**INSTRUCTIONS FOR THE TASK:** Each line below should be repeated exactly, but no picture should be carried over.

** EXTRACTED RECORDS follows **

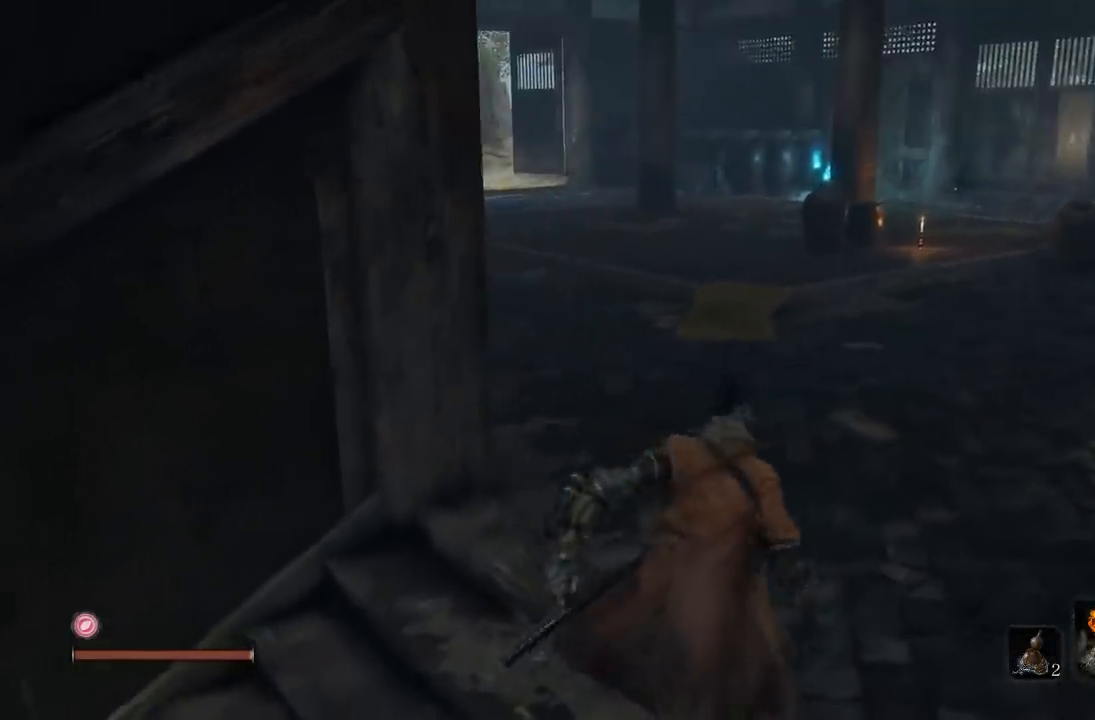
{"buttons": [], "left_stick": "up", "right_stick": "center", "button_events": []}
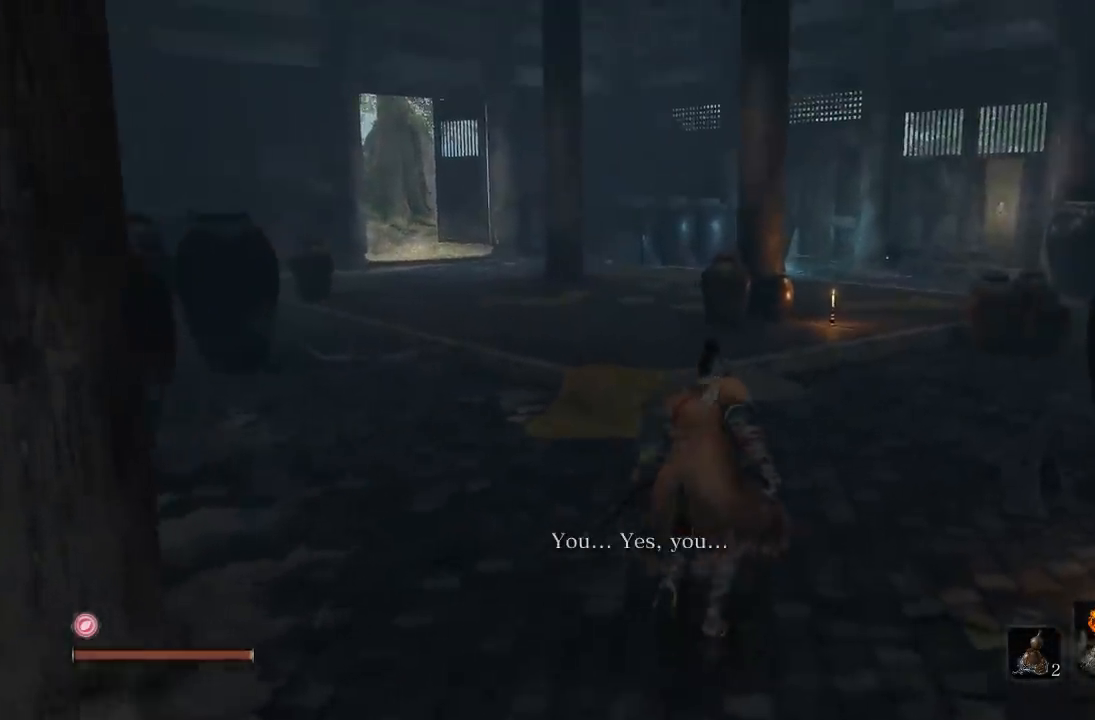
{"buttons": [], "left_stick": "center", "right_stick": "center", "button_events": []}
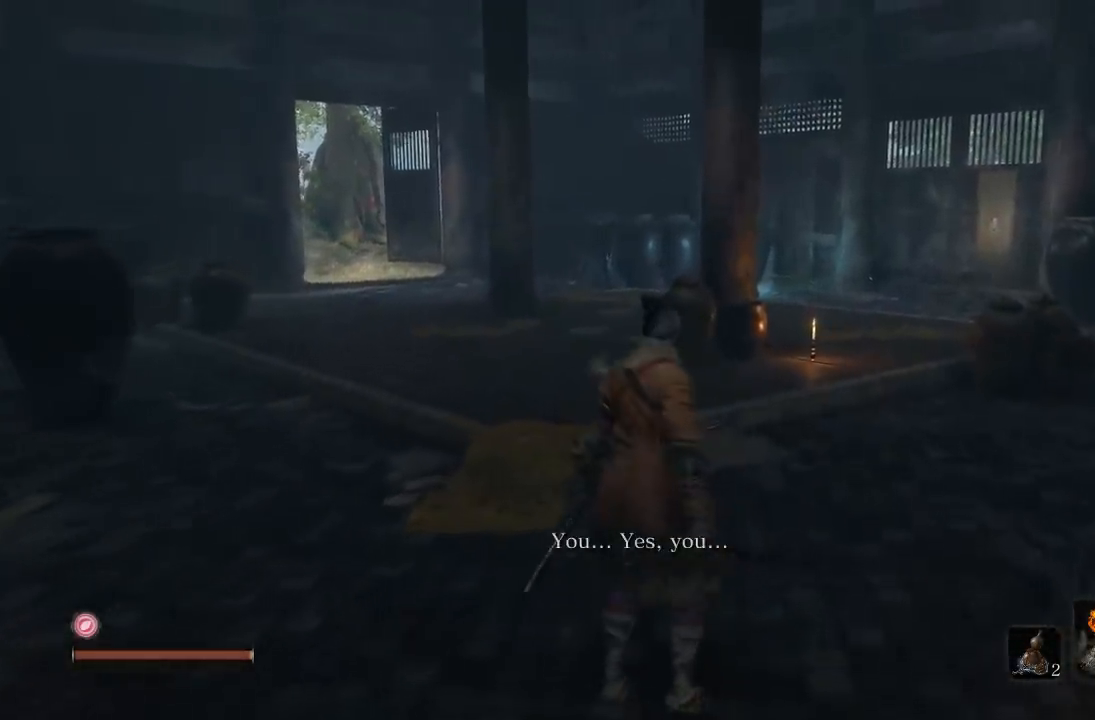
{"buttons": [], "left_stick": "center", "right_stick": "center", "button_events": []}
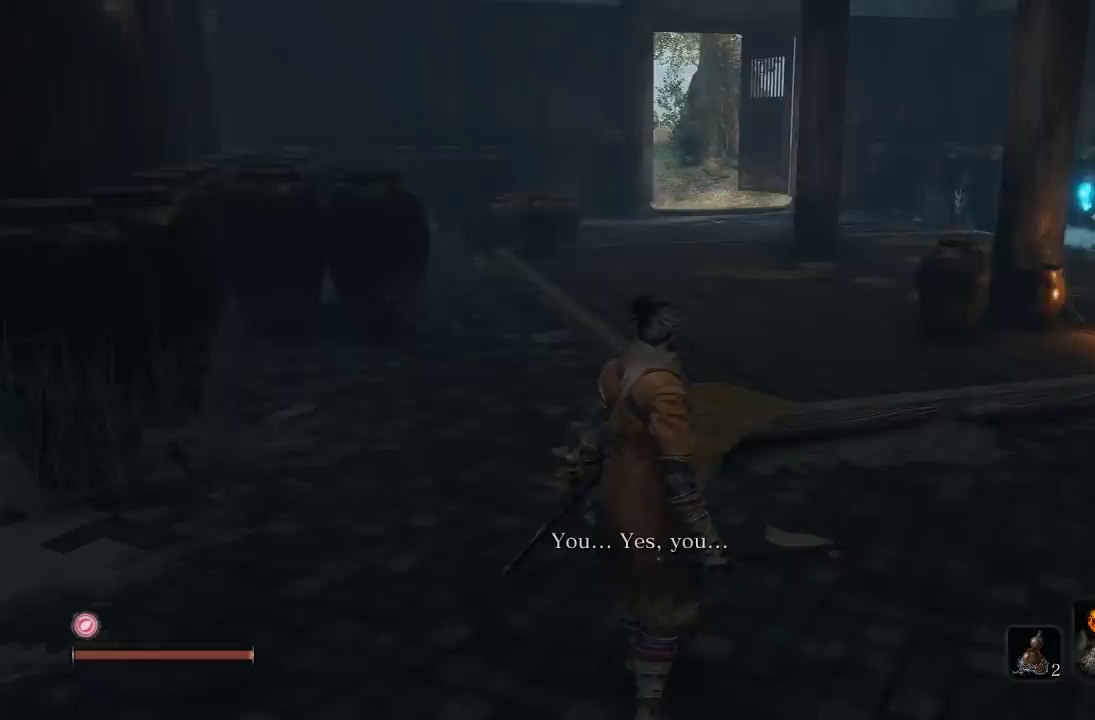
{"buttons": [], "left_stick": "up-right", "right_stick": "center", "button_events": []}
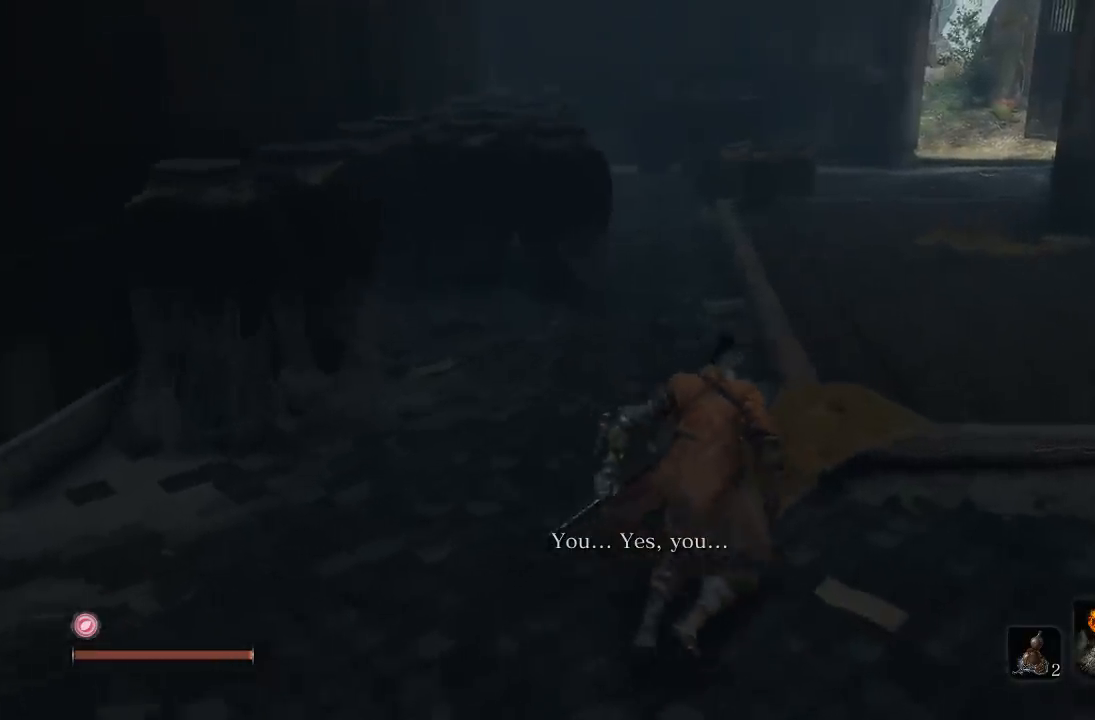
{"buttons": [], "left_stick": "up", "right_stick": "center", "button_events": []}
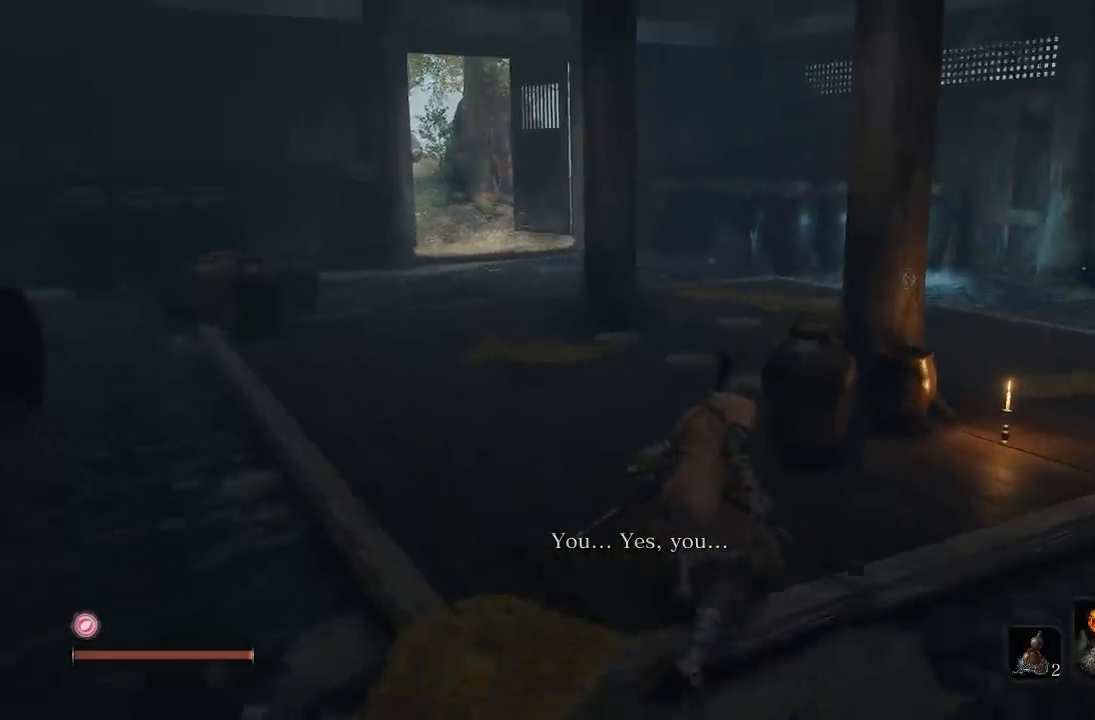
{"buttons": [], "left_stick": "up", "right_stick": "right", "button_events": []}
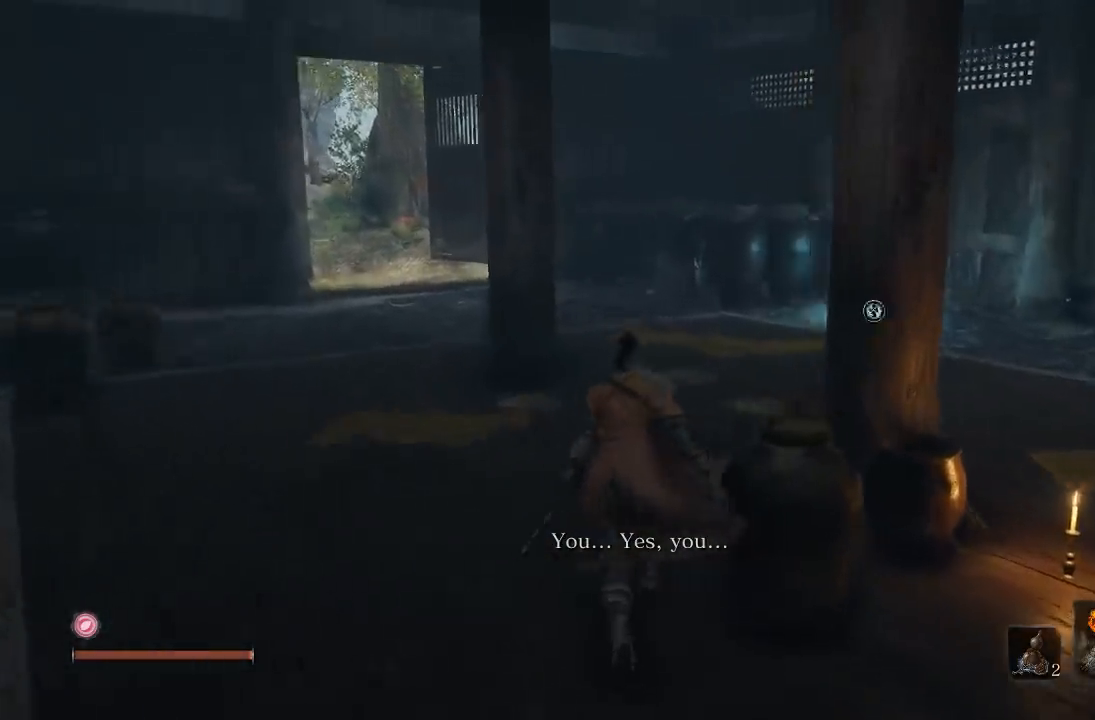
{"buttons": [], "left_stick": "up", "right_stick": "center", "button_events": []}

** End of EXTRACTED RECORDS **

**OUTPUT:**
{"buttons": [], "left_stick": "up", "right_stick": "center", "button_events": []}
{"buttons": [], "left_stick": "center", "right_stick": "center", "button_events": []}
{"buttons": [], "left_stick": "center", "right_stick": "center", "button_events": []}
{"buttons": [], "left_stick": "up-right", "right_stick": "center", "button_events": []}
{"buttons": [], "left_stick": "up", "right_stick": "center", "button_events": []}
{"buttons": [], "left_stick": "up", "right_stick": "right", "button_events": []}
{"buttons": [], "left_stick": "up", "right_stick": "center", "button_events": []}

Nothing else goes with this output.